==== Data records ====

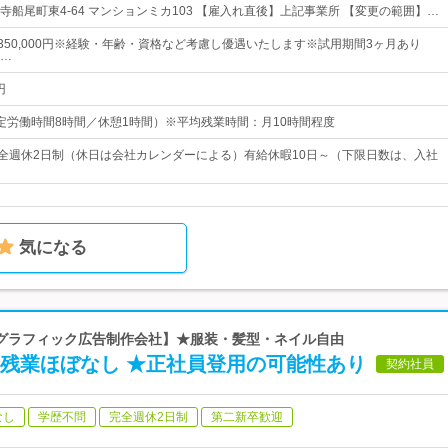
寺船尾町東4-64 マンションミカ103 【雇入れ直後】上記事業所 【変更の範囲】…
円～350,000円※経験・年齢・資格など考慮し優遇いたします※試用期間3ヶ月あり
…
円
0（所定労働時間8時間／休憩1時間）※平均残業時間：月10時間程度
完全週休2日制（休日は会社カレンダーによる）有給休暇10日～（下限日数は、入社
気になる
【CMやグラフィック広告制作会社】★服装・髪型・ネイル自由
★残業ほぼなし ★正社員登用の可能性あり
契約社員
なし
学歴不問
完全週休2日制
第二新卒歓迎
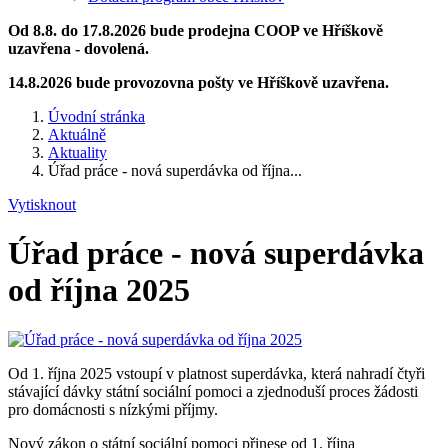
Od 8.8. do 17.8.2026 bude prodejna COOP ve Hříškově
uzavřena - dovolená.
14.8.2026 bude provozovna pošty ve Hříškově uzavřena.
Úvodní stránka
Aktuálně
Aktuality
Úřad práce - nová superdávka od října...
Vytisknout
Úřad práce - nová superdávka
od října 2025
Od 1. října 2025 vstoupí v platnost superdávka, která nahradí čtyři
stávající dávky státní sociální pomoci a zjednoduší proces žádosti
pro domácnosti s nízkými příjmy.
Nový zákon o státní sociální pomoci přinese od 1. října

====

What is being asked ::
Write out every line of text from all of the entries above, character for character, leaving out the pictures.

Solution to the problem ::
寺船尾町東4-64 マンションミカ103 【雇入れ直後】上記事業所 【変更の範囲】…
円～350,000円※経験・年齢・資格など考慮し優遇いたします※試用期間3ヶ月あり
…
円
0（所定労働時間8時間／休憩1時間）※平均残業時間：月10時間程度
完全週休2日制（休日は会社カレンダーによる）有給休暇10日～（下限日数は、入社
気になる
【CMやグラフィック広告制作会社】★服装・髪型・ネイル自由
★残業ほぼなし ★正社員登用の可能性あり
契約社員
なし
学歴不問
完全週休2日制
第二新卒歓迎
Od 8.8. do 17.8.2026 bude prodejna COOP ve Hříškově
uzavřena - dovolená.
14.8.2026 bude provozovna pošty ve Hříškově uzavřena.
Úvodní stránka
Aktuálně
Aktuality
Úřad práce - nová superdávka od října...
Vytisknout
Úřad práce - nová superdávka
od října 2025
Od 1. října 2025 vstoupí v platnost superdávka, která nahradí čtyři
stávající dávky státní sociální pomoci a zjednoduší proces žádosti
pro domácnosti s nízkými příjmy.
Nový zákon o státní sociální pomoci přinese od 1. října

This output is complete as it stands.